A ciò va ad aggiungersi, come azione irrisoria nei riguardi dei cittadini che non avvertono la corretta erogazione di alcun servizio, l’innalzamento di tutte le imposte di competenza comunale, sino e forse oltre i limiti del consentito, con l’intenzione di utilizzare il maggiore gettito come ripiano di una qualche voragine di bilancio. Questi tre anni di disgrazia amministrativa restituiscono al territorio, come conseguenza della scarsa volontà e di un’incapacità senza eguali, una rete viaria completamente distrutta, nonostante anche Joppolo sia destinatario di appositi fondi da parte del Ministero dell’Interno, un impianto idrico ridotto ad un colabrodo che assieme ad un’irrazionale gestione delle risorse idriche, in questo periodo di estrema calura, determinano gravi disagi per una fetta importante della popolazione. Come non far riferimento – continua Guido Ventrice – poi all’impianto di pubblica illuminazione scarsamente manutenuto e, non certo ultime per importanza, alle vie cittadine ormai equiparabili ad un letamaio.

A completamento del contesto già abbastanza desolante vanno citate, ancora, le strade periferiche completamente occluse da rovi e sterpaglie, oltre ai mancati interventi sui lungomari di Joppolo e Coccorino, devastati e privi di qualsivoglia servizio e organizzazione.

A tal proposito non può essere trascurato il lungomare di Joppolo, oggetto di distruzione a seguito delle alluvioni dello scorso anno, per cui si è palesata l’ormai consuetudinaria incapacità nella gestione dell’emergenza, nei giorni immediatamente a ridosso degli eventi e, successivamente, nella gestione di una razionale programmazione di interventi e di utilizzo dei fondi stanziati, al fine, anche, di disinnescare i giochi di potere che vi ruotano attorno con i soliti tentativi di accaparramento e attribuzione di competenze. Bisogna poi soffermarsi nuovamente sull’annoso problema della SP23, per cui è in itinere un intervento, si spera risolutivo, da parte di Anas, su preciso impulso del Ministero delle Infrastrutture e dei Trasporti. Un successo, quest’ultimo, non di certo riconducibile al sindaco, come sempre mal coadiuvato dalla propria squadra, che, disconoscendo gli oneri del proprio ruolo, non ha saputo impersonare le legittime richieste della popolazione, non ha saputo intavolare un dialogo costruttivo con gli enti preposti se non, addirittura, per essere d’intralcio e per rallettare l’istruttoria e gli interventi, armato della propria ignoranza amministrativa e presunzione.

-.-.-

Compito A: Nel testo sull'amministrazione comunale di Joppolo, quale ente sta svolgendo l'intervento sulla SP23?
Compito B: Trascrivi il tratto del testo sull'amministrazione comunale di Joppolo che va da "A completamento del" fino a "servizio e organizzazione." compreso.

Materiale:
-.-.-

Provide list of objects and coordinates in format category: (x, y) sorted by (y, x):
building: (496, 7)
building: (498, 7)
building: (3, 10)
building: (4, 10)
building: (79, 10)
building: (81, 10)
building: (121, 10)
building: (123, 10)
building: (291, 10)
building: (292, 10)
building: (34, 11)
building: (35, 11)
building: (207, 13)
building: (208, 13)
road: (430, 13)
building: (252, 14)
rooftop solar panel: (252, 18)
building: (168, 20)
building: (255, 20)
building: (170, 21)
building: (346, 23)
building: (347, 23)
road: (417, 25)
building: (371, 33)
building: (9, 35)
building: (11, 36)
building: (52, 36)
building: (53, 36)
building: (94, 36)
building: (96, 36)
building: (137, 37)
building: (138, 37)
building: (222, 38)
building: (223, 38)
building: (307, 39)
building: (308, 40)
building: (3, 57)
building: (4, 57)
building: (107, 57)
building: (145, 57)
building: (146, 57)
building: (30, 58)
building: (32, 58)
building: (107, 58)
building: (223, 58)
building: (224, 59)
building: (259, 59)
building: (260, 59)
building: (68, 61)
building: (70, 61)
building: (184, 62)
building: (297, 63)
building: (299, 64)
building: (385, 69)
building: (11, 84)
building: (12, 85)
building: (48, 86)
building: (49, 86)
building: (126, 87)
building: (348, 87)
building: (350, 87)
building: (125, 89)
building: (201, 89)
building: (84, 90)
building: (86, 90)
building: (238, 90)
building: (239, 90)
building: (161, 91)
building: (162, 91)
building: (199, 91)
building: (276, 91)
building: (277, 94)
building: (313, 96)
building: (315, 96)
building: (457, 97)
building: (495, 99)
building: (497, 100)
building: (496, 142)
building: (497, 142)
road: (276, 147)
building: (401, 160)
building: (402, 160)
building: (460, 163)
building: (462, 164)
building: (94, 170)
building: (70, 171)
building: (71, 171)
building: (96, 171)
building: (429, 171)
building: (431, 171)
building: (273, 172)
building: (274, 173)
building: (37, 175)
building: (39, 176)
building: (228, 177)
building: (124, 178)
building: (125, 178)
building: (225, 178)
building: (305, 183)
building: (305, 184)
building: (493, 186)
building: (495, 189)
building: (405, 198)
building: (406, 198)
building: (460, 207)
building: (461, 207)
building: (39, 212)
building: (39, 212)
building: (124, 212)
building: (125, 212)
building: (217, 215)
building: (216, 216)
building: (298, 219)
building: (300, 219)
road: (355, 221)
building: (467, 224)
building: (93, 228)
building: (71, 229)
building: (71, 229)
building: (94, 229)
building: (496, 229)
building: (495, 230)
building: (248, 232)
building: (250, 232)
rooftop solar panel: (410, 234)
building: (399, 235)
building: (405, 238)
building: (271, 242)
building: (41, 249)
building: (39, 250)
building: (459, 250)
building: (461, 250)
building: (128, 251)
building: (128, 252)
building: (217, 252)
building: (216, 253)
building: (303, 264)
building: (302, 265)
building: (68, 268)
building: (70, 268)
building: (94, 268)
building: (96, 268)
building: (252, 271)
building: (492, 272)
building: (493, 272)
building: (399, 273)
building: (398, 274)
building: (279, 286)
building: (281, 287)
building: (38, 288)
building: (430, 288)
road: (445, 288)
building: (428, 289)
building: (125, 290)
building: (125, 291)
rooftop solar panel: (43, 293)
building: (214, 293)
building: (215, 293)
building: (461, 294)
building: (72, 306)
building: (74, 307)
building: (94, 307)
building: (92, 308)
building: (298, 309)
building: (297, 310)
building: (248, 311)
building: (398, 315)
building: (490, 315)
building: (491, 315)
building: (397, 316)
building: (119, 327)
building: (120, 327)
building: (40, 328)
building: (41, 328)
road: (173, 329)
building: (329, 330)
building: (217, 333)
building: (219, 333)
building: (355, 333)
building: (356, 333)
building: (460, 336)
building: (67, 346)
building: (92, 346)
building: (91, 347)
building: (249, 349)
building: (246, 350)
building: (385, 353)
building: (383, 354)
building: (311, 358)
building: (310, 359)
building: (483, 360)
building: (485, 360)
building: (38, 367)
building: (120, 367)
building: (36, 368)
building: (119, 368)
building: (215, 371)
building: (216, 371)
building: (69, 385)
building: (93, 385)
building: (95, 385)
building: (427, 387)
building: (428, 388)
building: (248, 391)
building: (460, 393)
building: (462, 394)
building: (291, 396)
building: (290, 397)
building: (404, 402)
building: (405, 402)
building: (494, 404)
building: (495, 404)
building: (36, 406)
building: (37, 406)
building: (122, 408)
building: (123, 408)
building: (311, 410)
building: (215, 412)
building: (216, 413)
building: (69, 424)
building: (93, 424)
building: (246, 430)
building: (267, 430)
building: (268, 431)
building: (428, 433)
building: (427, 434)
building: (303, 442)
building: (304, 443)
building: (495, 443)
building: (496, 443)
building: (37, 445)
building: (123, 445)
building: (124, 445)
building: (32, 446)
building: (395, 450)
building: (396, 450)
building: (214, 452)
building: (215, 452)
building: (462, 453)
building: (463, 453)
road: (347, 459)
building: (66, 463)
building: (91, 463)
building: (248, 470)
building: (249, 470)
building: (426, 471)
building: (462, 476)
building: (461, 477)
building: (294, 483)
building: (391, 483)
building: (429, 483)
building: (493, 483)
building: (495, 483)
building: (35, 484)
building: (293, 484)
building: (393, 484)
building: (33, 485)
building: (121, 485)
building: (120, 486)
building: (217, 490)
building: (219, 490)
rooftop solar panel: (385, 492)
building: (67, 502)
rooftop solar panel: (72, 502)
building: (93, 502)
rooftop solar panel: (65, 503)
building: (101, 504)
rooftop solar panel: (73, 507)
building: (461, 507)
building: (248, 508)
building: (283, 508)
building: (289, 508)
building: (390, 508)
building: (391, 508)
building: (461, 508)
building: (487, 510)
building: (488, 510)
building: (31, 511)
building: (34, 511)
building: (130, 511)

-.-.-

Risposta A: Anas, su impulso del Ministero delle Infrastrutture e dei Trasporti.

Risposta B:
A completamento del contesto già abbastanza desolante vanno citate, ancora, le strade periferiche completamente occluse da rovi e sterpaglie, oltre ai mancati interventi sui lungomari di Joppolo e Coccorino, devastati e privi di qualsivoglia servizio e organizzazione.